What are the risks when funding flips?
Funding regimes change. A basis trade that earned 20% annualized last week can flip to a 30% annualized cost this week if the market moves against the dominant side of the book. Three risks worth pricing before you put a basis trade on:
Regime flip. On sharp directional moves, funding can invert within a single hour. If you're earning funding as a short and the market dumps, longs flee, perp trades below spot, and you start paying shorts who are now scarce. Set rules for unwinding when funding crosses zero or persists in your unfavored direction for more than a few hours.
Liquidation risk on the hedged leg. "Delta-neutral" only holds if both legs stay alive. A short perp with 5x leverage on Hyperliquid can liquidate on a 20% move even though your spot is fine. The trade isn't really hedged if the perp leg blows up first.
Slippage and bridge friction. Hyperliquid uses the Arbitrum bridge for USDC deposits and withdrawals. During congestion, getting collateral in or out fast enough to defend a leg has cost real money to traders trying to rebalance. Plan for a 30-60 minute round trip even on good days.
How does Hyperliquid funding compare to Binance and dYdX?
The three venues calculate funding similarly in spirit but quote on different cadences, which is the single most common source of confusion when traders compare rates across screens.

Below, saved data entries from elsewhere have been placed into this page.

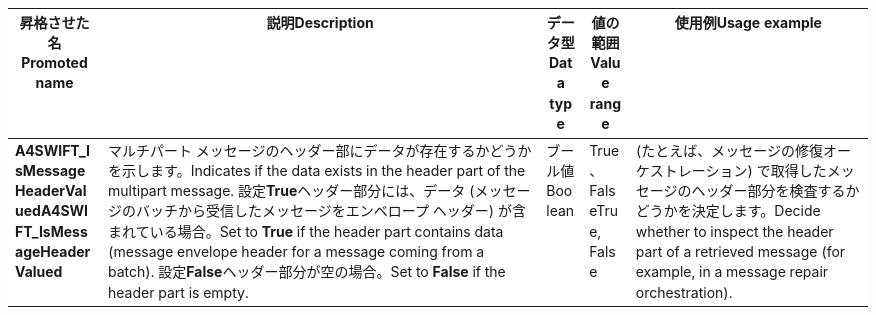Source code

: |           <span data-ttu-id="1af4c-162">昇格させた名</span><span class="sxs-lookup"><span data-stu-id="1af4c-162">Promoted name</span></span>            |                                                                                                                                                                                                                                                                                                                                                                                                            <span data-ttu-id="1af4c-163">説明</span><span class="sxs-lookup"><span data-stu-id="1af4c-163">Description</span></span>                                                                                                                                                                                                                                                                                                                                                                                                             | <span data-ttu-id="1af4c-164">データ型</span><span class="sxs-lookup"><span data-stu-id="1af4c-164">Data type</span></span> |      <span data-ttu-id="1af4c-165">値の範囲</span><span class="sxs-lookup"><span data-stu-id="1af4c-165">Value range</span></span>       |                                                                           <span data-ttu-id="1af4c-166">使用例</span><span class="sxs-lookup"><span data-stu-id="1af4c-166">Usage example</span></span>                                                                           |
|------------------------------------|------------------------------------------------------------------------------------------------------------------------------------------------------------------------------------------------------------------------------------------------------------------------------------------------------------------------------------------------------------------------------------------------------------------------------------------------------------------------------------------------------------------------------------------------------------------------------------------------------------------------------------------------------------------------------------------------------------------------------------------------------------------------------------------------------------------------------------|-----------|------------------------|-------------------------------------------------------------------------------------------------------------------------------------------------------------------|
| <span data-ttu-id="1af4c-167">**A4SWIFT_IsMessageHeaderValued**</span><span class="sxs-lookup"><span data-stu-id="1af4c-167">**A4SWIFT_IsMessageHeaderValued**</span></span>  |                                                                                                                                                                                                                                                                                               <span data-ttu-id="1af4c-168">マルチパート メッセージのヘッダー部にデータが存在するかどうかを示します。</span><span class="sxs-lookup"><span data-stu-id="1af4c-168">Indicates if the data exists in the header part of the multipart message.</span></span> <span data-ttu-id="1af4c-169">設定**True**ヘッダー部分には、データ (メッセージのバッチから受信したメッセージをエンベロープ ヘッダー) が含まれている場合。</span><span class="sxs-lookup"><span data-stu-id="1af4c-169">Set to **True** if the header part contains data (message envelope header for a message coming from a batch).</span></span> <span data-ttu-id="1af4c-170">設定**False**ヘッダー部分が空の場合。</span><span class="sxs-lookup"><span data-stu-id="1af4c-170">Set to **False** if the header part is empty.</span></span>                                                                                                                                                                                                                                                                                                |  <span data-ttu-id="1af4c-171">ブール値</span><span class="sxs-lookup"><span data-stu-id="1af4c-171">Boolean</span></span>  |      <span data-ttu-id="1af4c-172">True、False</span><span class="sxs-lookup"><span data-stu-id="1af4c-172">True, False</span></span>       |                        <span data-ttu-id="1af4c-173">(たとえば、メッセージの修復オーケストレーション) で取得したメッセージのヘッダー部分を検査するかどうかを決定します。</span><span class="sxs-lookup"><span data-stu-id="1af4c-173">Decide whether to inspect the header part of a retrieved message (for example, in a message repair orchestration).</span></span>                         |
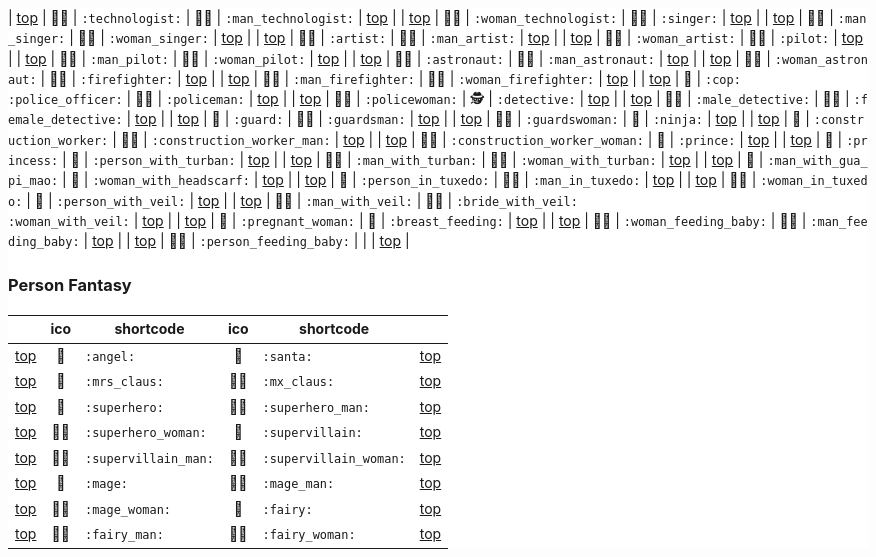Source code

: | [top](#people--body) | :technologist: | `:technologist:` | :man_technologist: | `:man_technologist:` | [top](#introduction) |
| [top](#people--body) | :woman_technologist: | `:woman_technologist:` | :singer: | `:singer:` | [top](#introduction) |
| [top](#people--body) | :man_singer: | `:man_singer:` | :woman_singer: | `:woman_singer:` | [top](#introduction) |
| [top](#people--body) | :artist: | `:artist:` | :man_artist: | `:man_artist:` | [top](#introduction) |
| [top](#people--body) | :woman_artist: | `:woman_artist:` | :pilot: | `:pilot:` | [top](#introduction) |
| [top](#people--body) | :man_pilot: | `:man_pilot:` | :woman_pilot: | `:woman_pilot:` | [top](#introduction) |
| [top](#people--body) | :astronaut: | `:astronaut:` | :man_astronaut: | `:man_astronaut:` | [top](#introduction) |
| [top](#people--body) | :woman_astronaut: | `:woman_astronaut:` | :firefighter: | `:firefighter:` | [top](#introduction) |
| [top](#people--body) | :man_firefighter: | `:man_firefighter:` | :woman_firefighter: | `:woman_firefighter:` | [top](#introduction) |
| [top](#people--body) | :cop: | `:cop:` <br /> `:police_officer:` | :policeman: | `:policeman:` | [top](#introduction) |
| [top](#people--body) | :policewoman: | `:policewoman:` | :detective: | `:detective:` | [top](#introduction) |
| [top](#people--body) | :male_detective: | `:male_detective:` | :female_detective: | `:female_detective:` | [top](#introduction) |
| [top](#people--body) | :guard: | `:guard:` | :guardsman: | `:guardsman:` | [top](#introduction) |
| [top](#people--body) | :guardswoman: | `:guardswoman:` | :ninja: | `:ninja:` | [top](#introduction) |
| [top](#people--body) | :construction_worker: | `:construction_worker:` | :construction_worker_man: | `:construction_worker_man:` | [top](#introduction) |
| [top](#people--body) | :construction_worker_woman: | `:construction_worker_woman:` | :prince: | `:prince:` | [top](#introduction) |
| [top](#people--body) | :princess: | `:princess:` | :person_with_turban: | `:person_with_turban:` | [top](#introduction) |
| [top](#people--body) | :man_with_turban: | `:man_with_turban:` | :woman_with_turban: | `:woman_with_turban:` | [top](#introduction) |
| [top](#people--body) | :man_with_gua_pi_mao: | `:man_with_gua_pi_mao:` | :woman_with_headscarf: | `:woman_with_headscarf:` | [top](#introduction) |
| [top](#people--body) | :person_in_tuxedo: | `:person_in_tuxedo:` | :man_in_tuxedo: | `:man_in_tuxedo:` | [top](#introduction) |
| [top](#people--body) | :woman_in_tuxedo: | `:woman_in_tuxedo:` | :person_with_veil: | `:person_with_veil:` | [top](#introduction) |
| [top](#people--body) | :man_with_veil: | `:man_with_veil:` | :bride_with_veil: | `:bride_with_veil:` <br /> `:woman_with_veil:` | [top](#introduction) |
| [top](#people--body) | :pregnant_woman: | `:pregnant_woman:` | :breast_feeding: | `:breast_feeding:` | [top](#introduction) |
| [top](#people--body) | :woman_feeding_baby: | `:woman_feeding_baby:` | :man_feeding_baby: | `:man_feeding_baby:` | [top](#introduction) |
| [top](#people--body) | :person_feeding_baby: | `:person_feeding_baby:` | | | [top](#introduction) |

### Person Fantasy

| | ico | shortcode | ico | shortcode | |
| - | :-: | - | :-: | - | - |
| [top](#people--body) | :angel: | `:angel:` | :santa: | `:santa:` | [top](#introduction) |
| [top](#people--body) | :mrs_claus: | `:mrs_claus:` | :mx_claus: | `:mx_claus:` | [top](#introduction) |
| [top](#people--body) | :superhero: | `:superhero:` | :superhero_man: | `:superhero_man:` | [top](#introduction) |
| [top](#people--body) | :superhero_woman: | `:superhero_woman:` | :supervillain: | `:supervillain:` | [top](#introduction) |
| [top](#people--body) | :supervillain_man: | `:supervillain_man:` | :supervillain_woman: | `:supervillain_woman:` | [top](#introduction) |
| [top](#people--body) | :mage: | `:mage:` | :mage_man: | `:mage_man:` | [top](#introduction) |
| [top](#people--body) | :mage_woman: | `:mage_woman:` | :fairy: | `:fairy:` | [top](#introduction) |
| [top](#people--body) | :fairy_man: | `:fairy_man:` | :fairy_woman: | `:fairy_woman:` | [top](#introduction) |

Venue | Cadence | Quoted as | Notes |
Hyperliquid | Hourly settlement | Hourly % | Multiply by 24 for daily, by 8,760 for raw annualized |
Binance USDM perps | 8-hour settlement | 8-hour % | Multiply by 3 for daily, by 1,095 for annualized |
dYdX v4 | 1-hour settlement | Hourly % | Quoted the same way as Hyperliquid; mechanism differs in premium index sourcing |
So a 0.01% Hyperliquid hourly rate is roughly the same economic cost as a 0.08% Binance 8-hour rate, not the same number you see on the screen. dYdX v4 matches Hyperliquid's hourly cadence but sources its premium index from a different oracle set, which can produce small persistent gaps that arbitrageurs trade. For a structural comparison of the two onchain venues see Hyperliquid vs dYdX.
Methodology and sources
Funding mechanics and cadence details come from Hyperliquid's official documentation at hyperliquid.gitbook.io. Cross-venue funding ranges are pulled from Coinglass's funding rate aggregator. Perp DEX market share and TVL figures are from DefiLlama's perps page (Hyperliquid Bridge: $4.7B, Hyperliquid L1: $1.5B as of early May 2026). Token prices (BTC $78,882, ETH $2,337) and the USDe market cap ($3.9B) are CoinGecko and DeFiLlama snapshots from the same period. Fees are from the Hyperliquid fee schedule documented at hyperliquid.gitbook.io. Ranges quoted in the BTC/ETH/SOL table are typical bands observed over recent trend days and will not match any given hour — always check the live rate before opening a position.